[DATA SUPPLIED — start]

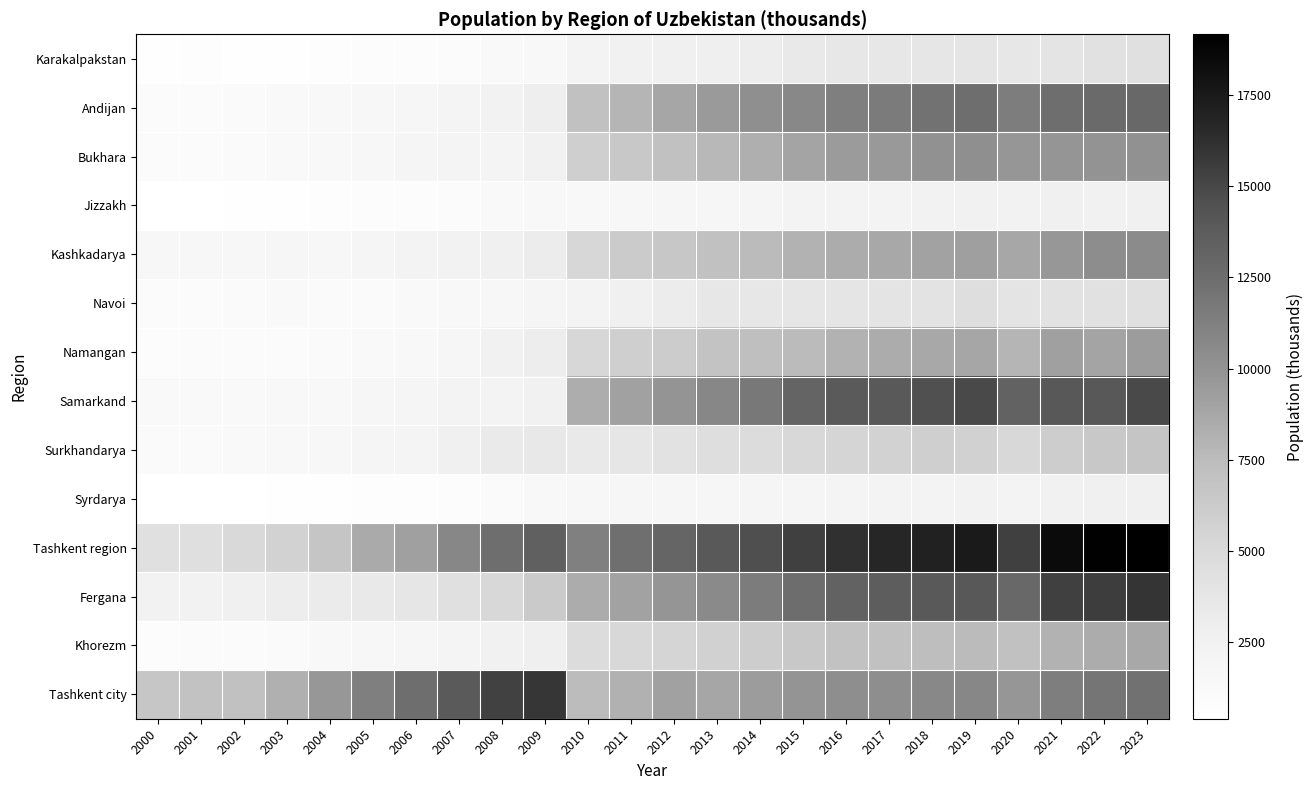

Which has a higher value, 2017 or 2002?

2017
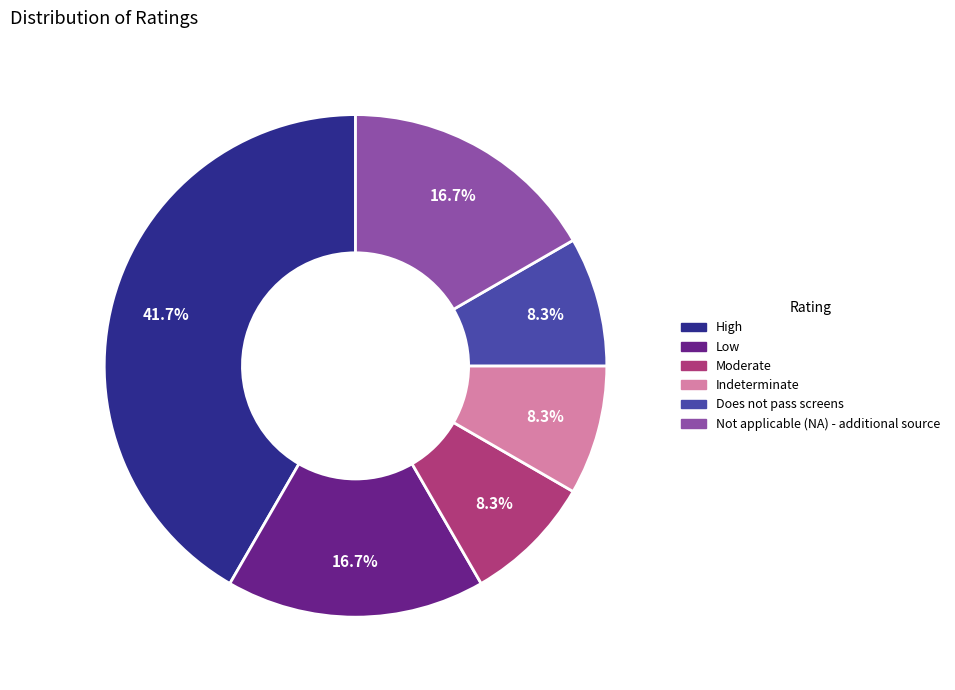

What percentage is the Moderate slice, to the nearest percent?

8%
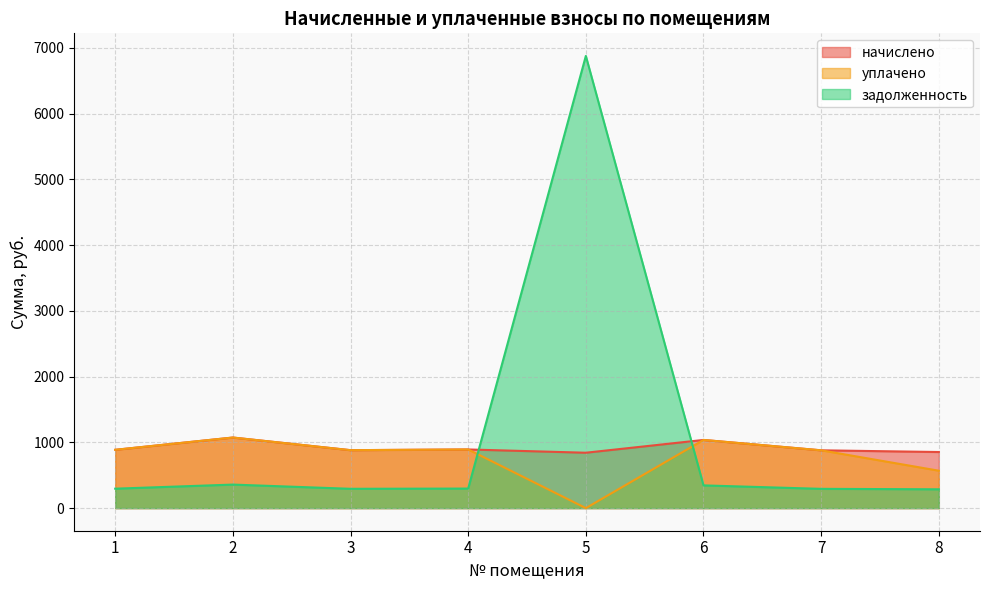

At 1, list the series in order from smallest to largest.

задолженность, начислено, уплачено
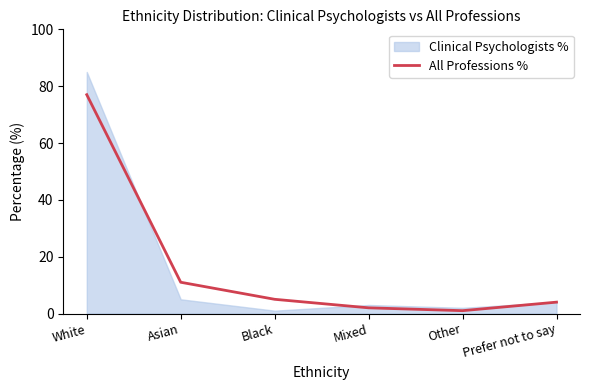

What is the smallest value displayed?

1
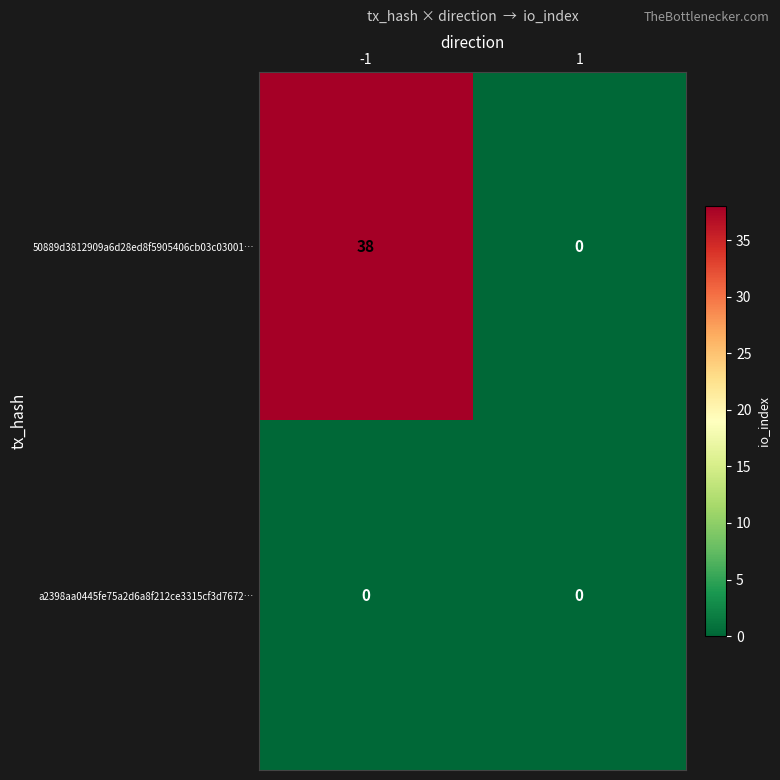

Reading left to right, what are all the values shown in this chart?

50889d3812909a6d28ed8f5905406cb03c03001…: -1=38	1=0
a2398aa0445fe75a2d6a8f212ce3315cf3d7672…: -1=0	1=0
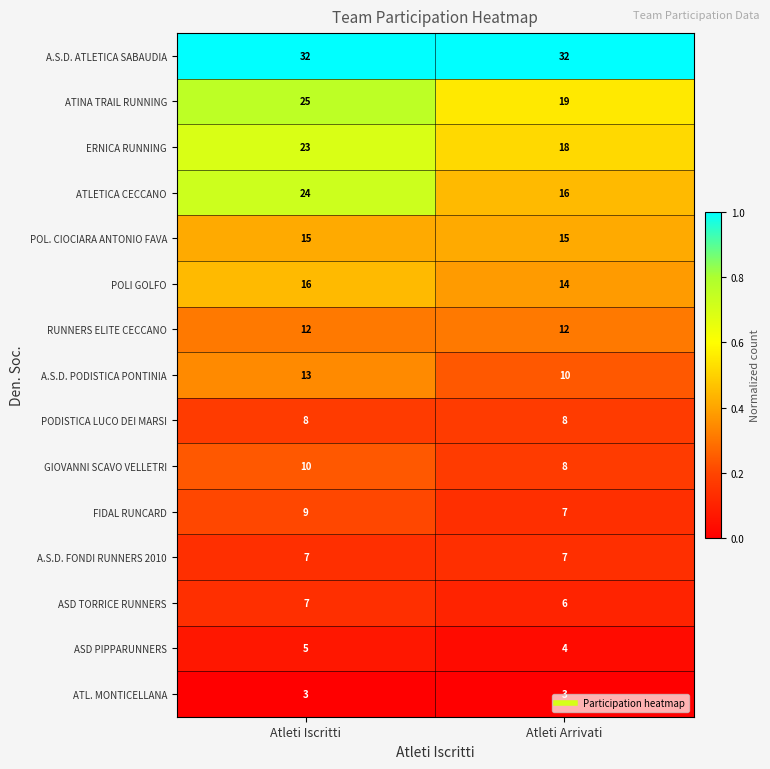

The ASD TORRICE RUNNERS series shows 7 at Atleti Iscritti. True or false?

True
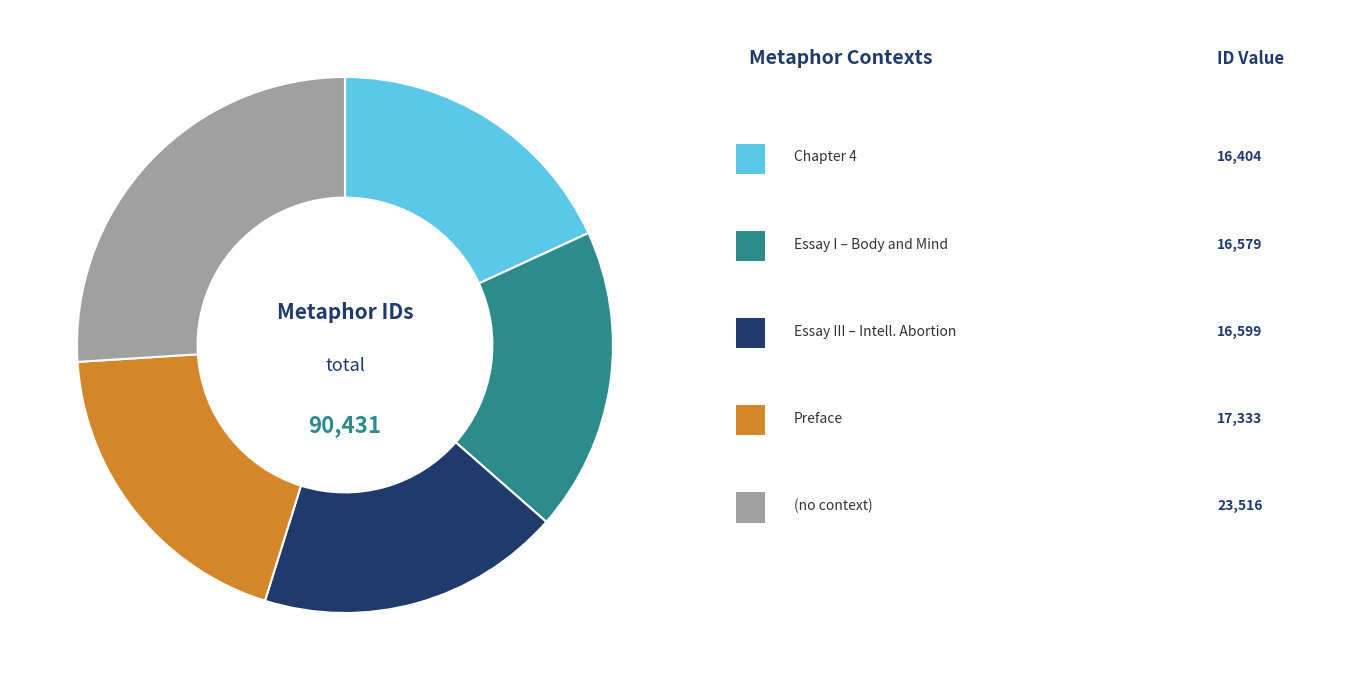

Does any single category account for the majority?

No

[DATA SUPPLIED — finish]

Print all of the records above word for word, leaving out the pictures.

Which has a higher value, 2017 or 2002?

2017

What percentage is the Moderate slice, to the nearest percent?

8%

At 1, list the series in order from smallest to largest.

задолженность, начислено, уплачено

What is the smallest value displayed?

1

Reading left to right, what are all the values shown in this chart?

50889d3812909a6d28ed8f5905406cb03c03001…: -1=38	1=0
a2398aa0445fe75a2d6a8f212ce3315cf3d7672…: -1=0	1=0

The ASD TORRICE RUNNERS series shows 7 at Atleti Iscritti. True or false?

True

Does any single category account for the majority?

No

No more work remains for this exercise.